TASK STATEMENT
Rewrite the records below with every "common name" replaced by "vernacular name", leaving everything else unchanged.

DATA FOR PROCESSING
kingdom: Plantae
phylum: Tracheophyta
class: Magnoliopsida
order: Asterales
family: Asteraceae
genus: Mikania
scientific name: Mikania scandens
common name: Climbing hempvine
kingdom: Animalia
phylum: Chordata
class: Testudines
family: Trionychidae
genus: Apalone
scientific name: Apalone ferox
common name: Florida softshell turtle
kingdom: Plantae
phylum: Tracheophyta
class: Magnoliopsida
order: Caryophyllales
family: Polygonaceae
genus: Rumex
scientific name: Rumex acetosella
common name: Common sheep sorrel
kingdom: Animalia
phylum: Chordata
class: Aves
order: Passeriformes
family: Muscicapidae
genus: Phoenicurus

EXERCISE OUTPUT
kingdom: Plantae
phylum: Tracheophyta
class: Magnoliopsida
order: Asterales
family: Asteraceae
genus: Mikania
scientific name: Mikania scandens
vernacular name: Climbing hempvine
kingdom: Animalia
phylum: Chordata
class: Testudines
family: Trionychidae
genus: Apalone
scientific name: Apalone ferox
vernacular name: Florida softshell turtle
kingdom: Plantae
phylum: Tracheophyta
class: Magnoliopsida
order: Caryophyllales
family: Polygonaceae
genus: Rumex
scientific name: Rumex acetosella
vernacular name: Common sheep sorrel
kingdom: Animalia
phylum: Chordata
class: Aves
order: Passeriformes
family: Muscicapidae
genus: Phoenicurus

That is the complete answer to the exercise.